The St. Paul family will receive $12,500 under the agreement. But Thawmoo and Sommerville said in a statement that the case was not about money, but about their kids’ education and that of “other immigrant families who are often new to this country and unfamiliar with the school system and their rights.”
The pair’s advocacy, in fact, dates to the 2013-14 school year when former Superintendent Valeria Silva and her administrative team moved to mainstream more ELL and special-education students in general-education classrooms.
The lawsuit alleged that the district inappropriately placed one son, Lor Ler Kaw, in mainstream English and social studies classes at Como Park High School with students who spoke English fluently — even though he was reading at a second grade level.
It also accused the district of waiting too long to address what the parents suspected was a need for special-education services for their other son, Lor Ler Hok Koh.
They filed suit in U.S. District Court in July 2017 after the St. Paul Department of Human Rights and Equal Employment Opportunity found probable cause to believe the district discriminated against the students on the basis of national origin.
The two sides engaged in court-ordered talks, and came up with measures that include increased support for ELL students and the creation of a new districtwide specialist position focusing on the needs of ELL and SLIFE (students with limited or interrupted formal education) students.
The agreement also makes clear that students do not have to be in the U.S. for a specific period of time before they can be evaluated for special-education services.
The school board approved the agreement on Tuesday.
The 25-page document states: “The district expressly denies wrongdoing and liability, but seeks to avoid the costs and burdens of litigation and, with the plaintiffs, seeks to serve the district’s students well. The district believes this agreement is a better way to do that than engaging in further complex litigation.”
Aron Frakes and Chris Pham, attorneys with Fredrikson & Byron in Minneapolis, represented the family pro bono.

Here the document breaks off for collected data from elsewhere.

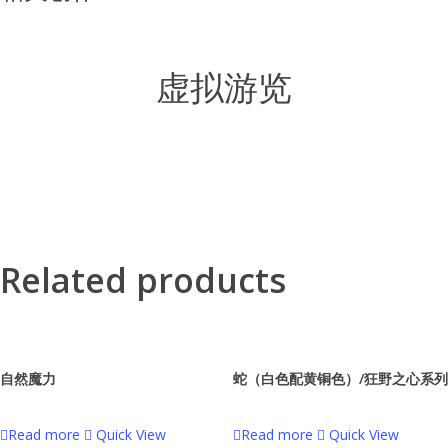
虚拟游览
Related products
自然魔力
蛇（白色配黄铜色）/狂野之心系列
Read more
Quick View
Read more
Quick View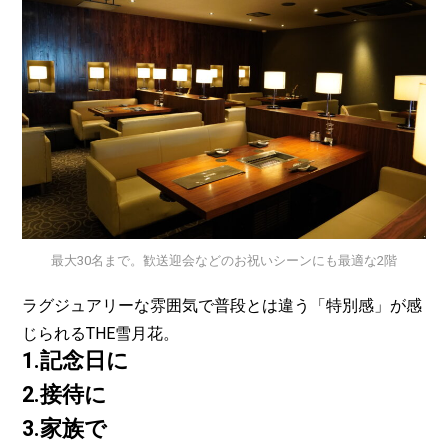
最大30名まで。歓送迎会などのお祝いシーンにも最適な2階
ラグジュアリーな雰囲気で普段とは違う「特別感」が感
じられるTHE雪月花。
1.記念日に
2.接待に
3.家族で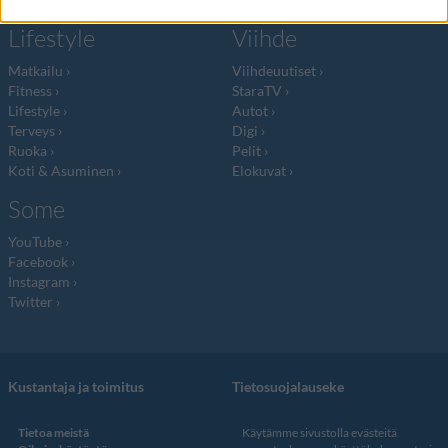
Lifestyle
Viihde
Matkailu
Viihdeuutiset
Fitness
StaraTV
Lifestyle
Autot
Terveys
Digi
Ruoka
Pelit
Koti & Asuminen
Elokuvat
Some
YouTube
Facebook
Instagram
Twitter
Kustantaja ja toimitus
Tietosuojalauseke
Tietoa meistä
Käytämme sivustolla evästeitä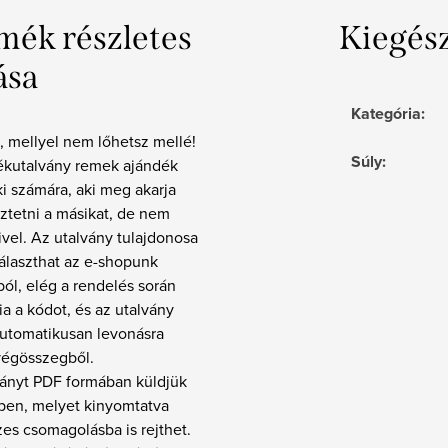
mék részletes
Kiegés
ása
Kategória
:
, mellyel nem lőhetsz mellé!
Súly
:
ékutalvány remek ajándék
i számára, aki meg akarja
ztetni a másikat, de nem
ivel. Az utalvány tulajdonosa
álaszthat az e-shopunk
ból, elég a rendelés során
 a kódot, és az utalvány
automatikusan levonásra
végösszegből.
ványt PDF formában küldjük
lben, melyet kinyomtatva
zes csomagolásba is rejthet.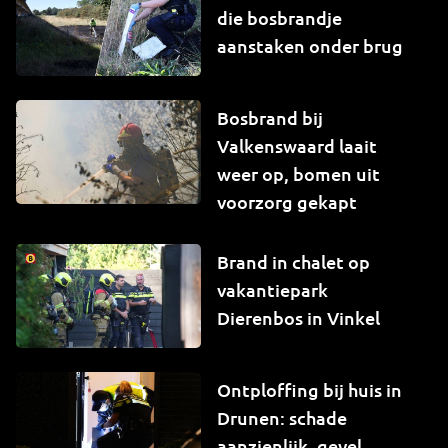
die bosbrandje
aanstaken onder brug
Bosbrand bij
Valkenswaard laait
weer op, bomen uit
voorzorg gekapt
Brand in chalet op
vakantiepark
Dierenbos in Vinkel
Ontploffing bij huis in
Drunen: schade
aanzienlijk, gevel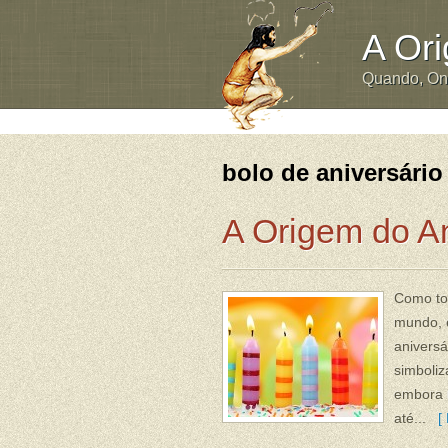
A Or
Quando, O
bolo de aniversário
A Origem do An
Como tod
mundo, é
aniversá
simboliz
embora n
até...
[ 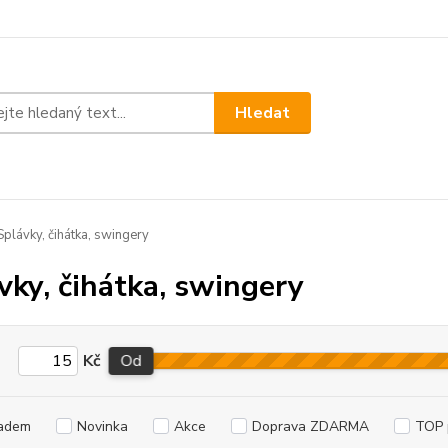
Hledat
plávky, čihátka, swingery
vky, čihátka, swingery
Kč
Od
adem
Novinka
Akce
Doprava ZDARMA
TOP 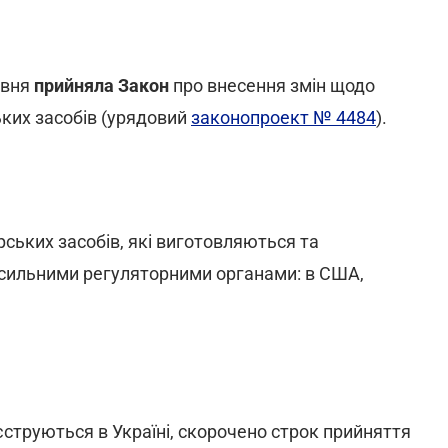
авня
прийняла Закон
про внесення змін щодо
ьких засобів (урядовий
законопроект № 4484
).
рських засобів, які виготовляються та
 сильними регуляторними органами: в США,
еєструються в Україні, скорочено строк прийняття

St. Paul Public Schools has taken other steps to improve services to ELL students, who comprise about one-third of the student population.
In June 2017, the school board took advantage of a late infusion of state aid to add 10 full-time-equivalent ELL teachers. This year, the district agreed as part of a new two-year deal with the St. Paul Federation of Teachers, to hire 15 new ELL teachers in 2018-19 and 15 more in 2019-20.
Under the court settlement, the district now will evaluate its ELL program annually.